Ralph: Hey, how is everyone.

Me: Fine. We’re all fine. R is working. J is away, remember. That’s why I’m here.

Ralph: Oh that’s right. I forgot.

Me: So what are you doing?

Ralph: Not much

Me: Did you take your pills?

Ralph: Yep I checked them off the life list. Today is Thursday right.

Me: It’s Friday.

Ralph: Oh Right. Well I’ll take them right now.

Pause while he goes to pillbox.

Ralph: I took them and checked them off.

Me: Great. Did you eat dinner (or lunch or breakfast)?

Ralph: Yep

Me: What did you eat.

Ralph: Whatever was on my Life List. How is everyone?

Me: Fine. BabyRalph is asleep

Ralph: How old is BabyRalph now?

Me: One. Remember we came to the birthday last week.

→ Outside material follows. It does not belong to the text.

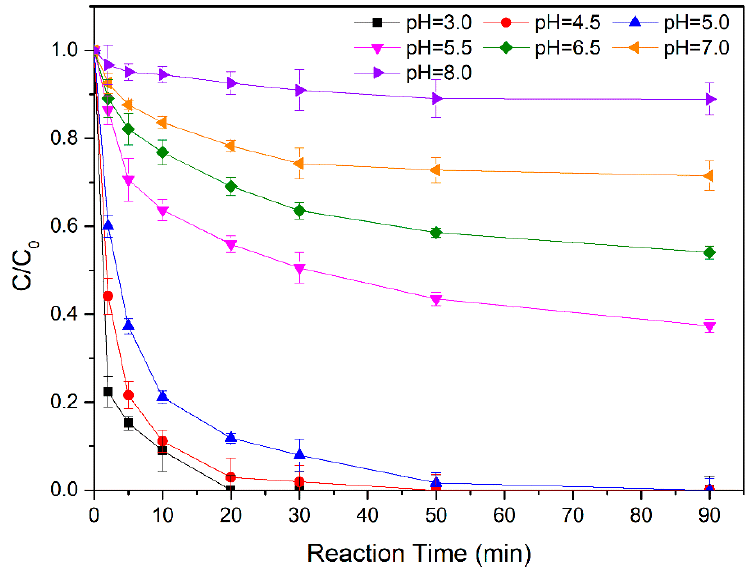
Figure 3. Effect of pH on 2,4-dichlorophenoxyacetic acid (2,4-D) degradation ([2,4-D] 0 = 5.0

Ralph: Right, right. I forgot. How is everyone?

 

This is more or less the conversation I have three times a day when I am away from home and I have been away a lot lately, on the road between Ralph and BabyRalph, mixing up husband and grandbaby care. I also have a me-time weekend with college friends and a two-day family reunion coming up in the next six weeks. So that’s a lot of travelling and a lot of leaving Ralph at home.

 

I have mixed feelings of course. Travelling to be a NanaNanny is tiring but wonderful. At the reunion I get to take my son as my plus one since Ralph doesn’t travel. My friends and I have already planned every minute of our us-time weekend with restaurants and shopping and even some culture thrown in. l want to go on these trips and I feel guilty about going—but mostly guilty for not feeling more guilty.

 

Because the truth is that Ralph seems to thrive when I’m gone. He loves what he calls his Life List of activities and events to check off once accomplished. He takes his pills, he eats his meals that I have left, he sees the people who’ve arranged to visit. And he can see he has done so. The Life List works much better when I am not home. Ralph loves to check off his accomplishments. He has a sense of being in control of his life. But when I’m home that same checking off has the oppressive and demeaning effect of too much overseeing. He prefers the more passive activity of glancing twenty times a day at the calendar when I am home.

 

Of course, when I say thriving, “seems” is the operative word. Because when I’m gone, my impression of Ralph is based on phone calls. In the numerous phone calls each day he “seems” really pretty happy. And pretty cognitively together. He makes funny jokes and is more engaged in conversation than he ever is when we are sitting in the same room. If I ask a question he has a ready answer. He asks me questions about what I am doing that he never asks when we are together. We actually have fun, especially when I put him on speakerphone with BabyRalph (no face time with Ralph’s flip phone) and he can hear baby babbling and I explain what BabyRalph is doing. He is engaged.

 

Or maybe I am kidding myself to feel better about travelling. After all, I know that when he talks to other people, they find him equally engaging although as soon as he hangs up, he has no memory of what they talked about or often even than they talked. Yet, in the moment he seems engaged. Or maybe he is engaged.

 

In any case, I do know Ralph doesn’t mind getting to sit on the porch with the dogs listening to the news and smoking—or sitting with them in the car as he’s been doing during cold weather—without my nagging him to come inside. I suspect he prefers the simple premade dinners to my salad and chicken dinners and that he sneaks in extra nutty buddies for dessert.

 

And when I get home tomorrow he’ll say he’s glad to have me back before returning to his nap or the porch as if I’d never been away.